• EXCERTO DA PÁGINA:
* * * * * * *
José Vilhena. O incorrigível cartoonista que pôs um mundo a rir

José Vilhena. O incorrigível cartoonista que pôs um mundo a rir


Autor e editor das revistas “O Moralista” e “Gaiola Aberta”, marcou o humor em Portugal antes e depois do 25 de Abril. Morreu este sábado, em Lisboa, aos 88 anos.


Cartoonista é a palavra usada para sintetizar um génio que dominou na sua arte de fazer humor, a escrita, o desenho, a ilustração, a pintura, a fotografia e a fotomontagem. José Vilhena, ou Vilhena como ficou conhecido, satirizou a realidade portuguesa, atravessando a ditadura e documentando o pós-25 de Abril e os primeiros anos da democracia. 
A tradição de Gil Vicente, Bocage ou Bordalo Pinheiro são apontadas como herança de uma obra que funcionou como uma crónica dos tempos, fosse pela via da crítica de costumes, pela sátira política ou apontada à Igreja, ou pelo seu olhar sobre o erotismo e a mulher.

Tal como o seu trabalho, também José Vilhena viu a sua vida atravessada pelas circunstâncias ditadas pelos passar das décadas. Autor de cartoons para jornais como o “Diário de Lisboa” e co-fundador de “O Mundo Ri”, em 1955, viu censurados, a partir da década de 60, alguns dos livros da série de bolso, que escrevia, ilustrava, editava e distribuía. Uma colecção da qual faziam parte mais de 70 obras, 56 da sua autoria. Foi preso três vezes pela PIDE e revelou, numa entrevista ao “CM”, em 2003, que “sabia que, quando o livro saísse, não podia ficar em casa, pois no dia seguinte era quase certo que fossem lá bater à porta […]. Fazia a mala e ia para um motel na marginal de Cascais, com vista para o mar e tudo, do qual saía ao fim de uma semana, pois a partir daí já não havia problemas em regressar”. Os adjectivos que um inspector da PIDE usou no seu parecer a propósito da colectânea, “Humor Parisiense”, que Vilhena editou em 1965, viriam a ser recuperados recentemente para designar o site que lhe foi dedicado pelo sobrinho, Luís Vilhena.

O incorrígivel e manhoso Vilhena”, assim se lê no relatório do agente da PIDE Joaquim Palhares e assim fica a expressão para definir o cartoonista, que, de facto, era incorrígivel e talvez  se tivesse socorrido de algumas manhas para contornar o regime de Salazar.
* * * * * * *
• DADOS DE ORIGEM:
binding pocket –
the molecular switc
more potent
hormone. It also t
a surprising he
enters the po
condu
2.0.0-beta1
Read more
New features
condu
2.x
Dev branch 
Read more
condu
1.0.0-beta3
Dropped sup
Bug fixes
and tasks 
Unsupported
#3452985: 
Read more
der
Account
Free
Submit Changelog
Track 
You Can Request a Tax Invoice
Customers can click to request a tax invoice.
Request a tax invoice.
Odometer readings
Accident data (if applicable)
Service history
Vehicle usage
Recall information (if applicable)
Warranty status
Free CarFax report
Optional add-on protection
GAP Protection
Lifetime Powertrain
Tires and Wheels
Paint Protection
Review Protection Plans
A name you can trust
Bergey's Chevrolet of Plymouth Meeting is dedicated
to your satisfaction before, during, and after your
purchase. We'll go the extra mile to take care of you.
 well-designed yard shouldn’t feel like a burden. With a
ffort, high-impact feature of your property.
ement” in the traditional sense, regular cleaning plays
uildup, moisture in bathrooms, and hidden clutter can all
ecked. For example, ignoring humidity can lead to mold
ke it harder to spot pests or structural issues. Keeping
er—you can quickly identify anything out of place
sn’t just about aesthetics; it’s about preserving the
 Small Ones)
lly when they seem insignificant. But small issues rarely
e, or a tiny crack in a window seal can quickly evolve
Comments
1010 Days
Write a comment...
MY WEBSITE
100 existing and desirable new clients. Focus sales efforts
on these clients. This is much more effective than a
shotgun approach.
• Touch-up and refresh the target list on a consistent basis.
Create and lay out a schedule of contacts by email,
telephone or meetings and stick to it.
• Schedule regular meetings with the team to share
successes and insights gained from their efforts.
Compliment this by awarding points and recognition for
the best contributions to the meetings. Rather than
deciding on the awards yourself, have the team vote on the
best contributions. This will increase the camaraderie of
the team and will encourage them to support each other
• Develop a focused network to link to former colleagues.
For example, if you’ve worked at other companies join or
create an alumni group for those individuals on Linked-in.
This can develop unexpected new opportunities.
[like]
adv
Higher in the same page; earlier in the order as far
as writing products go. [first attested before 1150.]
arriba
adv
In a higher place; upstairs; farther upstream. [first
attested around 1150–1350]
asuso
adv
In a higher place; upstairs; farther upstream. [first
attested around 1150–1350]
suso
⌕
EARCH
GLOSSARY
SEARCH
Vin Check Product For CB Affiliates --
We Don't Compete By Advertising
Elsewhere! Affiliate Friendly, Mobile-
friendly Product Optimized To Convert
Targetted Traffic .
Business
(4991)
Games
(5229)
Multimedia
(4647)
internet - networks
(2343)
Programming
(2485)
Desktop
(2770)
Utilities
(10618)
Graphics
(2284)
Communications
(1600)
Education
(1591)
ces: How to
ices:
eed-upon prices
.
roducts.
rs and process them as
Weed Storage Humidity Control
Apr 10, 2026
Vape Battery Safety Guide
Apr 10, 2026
* * * * * * *
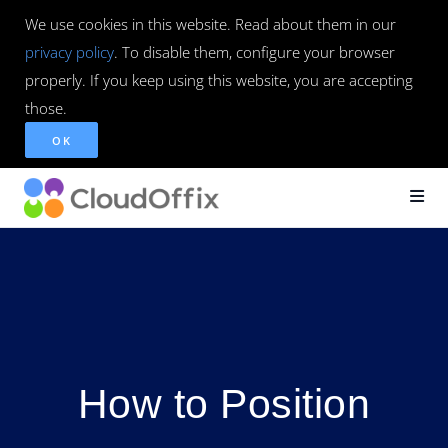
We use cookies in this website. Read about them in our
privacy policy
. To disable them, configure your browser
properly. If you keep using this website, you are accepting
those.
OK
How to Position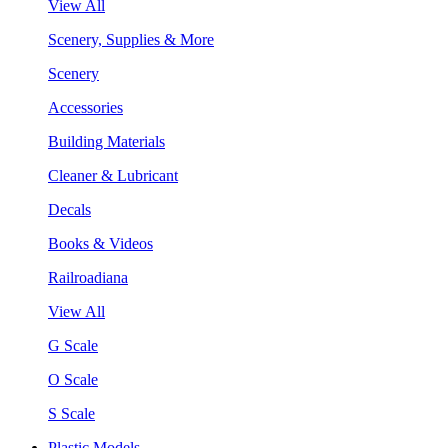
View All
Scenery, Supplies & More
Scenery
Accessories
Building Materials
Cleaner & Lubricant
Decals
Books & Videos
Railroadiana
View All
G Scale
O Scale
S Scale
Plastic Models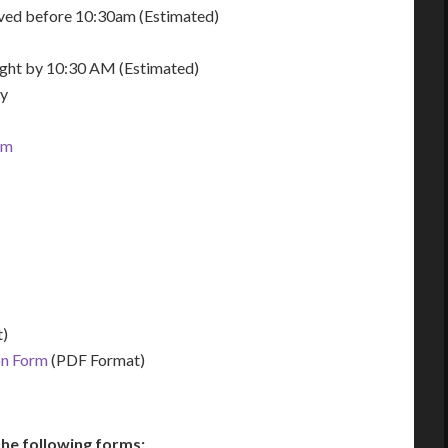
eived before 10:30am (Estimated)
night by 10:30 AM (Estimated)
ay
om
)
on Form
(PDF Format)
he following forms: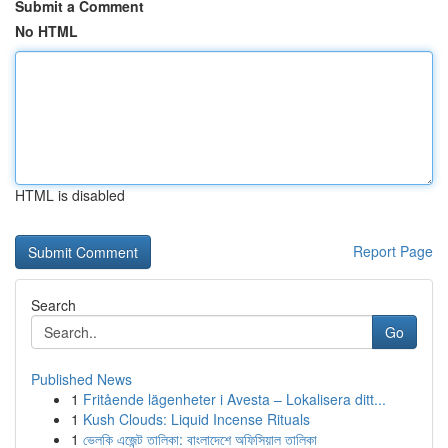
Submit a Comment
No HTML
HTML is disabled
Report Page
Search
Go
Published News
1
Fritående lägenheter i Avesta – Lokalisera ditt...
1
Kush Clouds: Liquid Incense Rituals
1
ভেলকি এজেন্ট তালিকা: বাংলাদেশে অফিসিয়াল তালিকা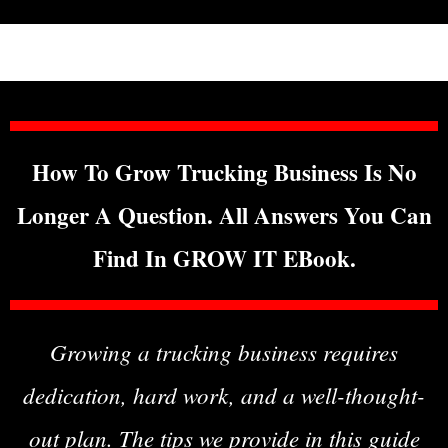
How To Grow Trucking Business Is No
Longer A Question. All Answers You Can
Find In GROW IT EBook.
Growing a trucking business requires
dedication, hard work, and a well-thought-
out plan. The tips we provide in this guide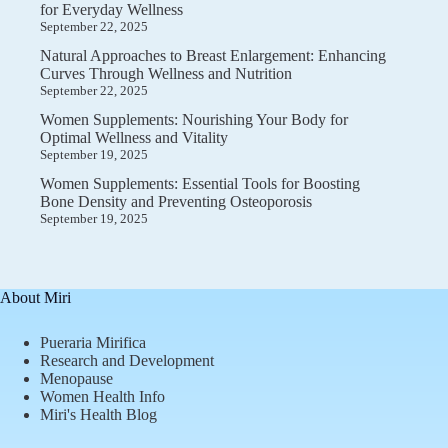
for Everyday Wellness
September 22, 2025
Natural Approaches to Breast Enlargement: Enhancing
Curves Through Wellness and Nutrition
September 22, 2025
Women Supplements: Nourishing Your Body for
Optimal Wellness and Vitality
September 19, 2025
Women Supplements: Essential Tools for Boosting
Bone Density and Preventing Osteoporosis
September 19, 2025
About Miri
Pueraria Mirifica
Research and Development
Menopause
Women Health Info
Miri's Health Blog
* * * * * * *
• REQUISITOS DO EXERCÍCIO:
A. Segundo o excerto da página, quantas vezes José Vilhena foi preso pela PIDE?
B. Transcreva do excerto da página o trecho que começa em "Cartoonista é a" e segue até "e a mulher.".

• RESPOSTAS AOS PROBLEMAS:
A. Três vezes.

B.
Cartoonista é a palavra usada para sintetizar um génio que dominou na sua arte de fazer humor, a escrita, o desenho, a ilustração, a pintura, a fotografia e a fotomontagem. José Vilhena, ou Vilhena como ficou conhecido, satirizou a realidade portuguesa, atravessando a ditadura e documentando o pós-25 de Abril e os primeiros anos da democracia. 
A tradição de Gil Vicente, Bocage ou Bordalo Pinheiro são apontadas como herança de uma obra que funcionou como uma crónica dos tempos, fosse pela via da crítica de costumes, pela sátira política ou apontada à Igreja, ou pelo seu olhar sobre o erotismo e a mulher.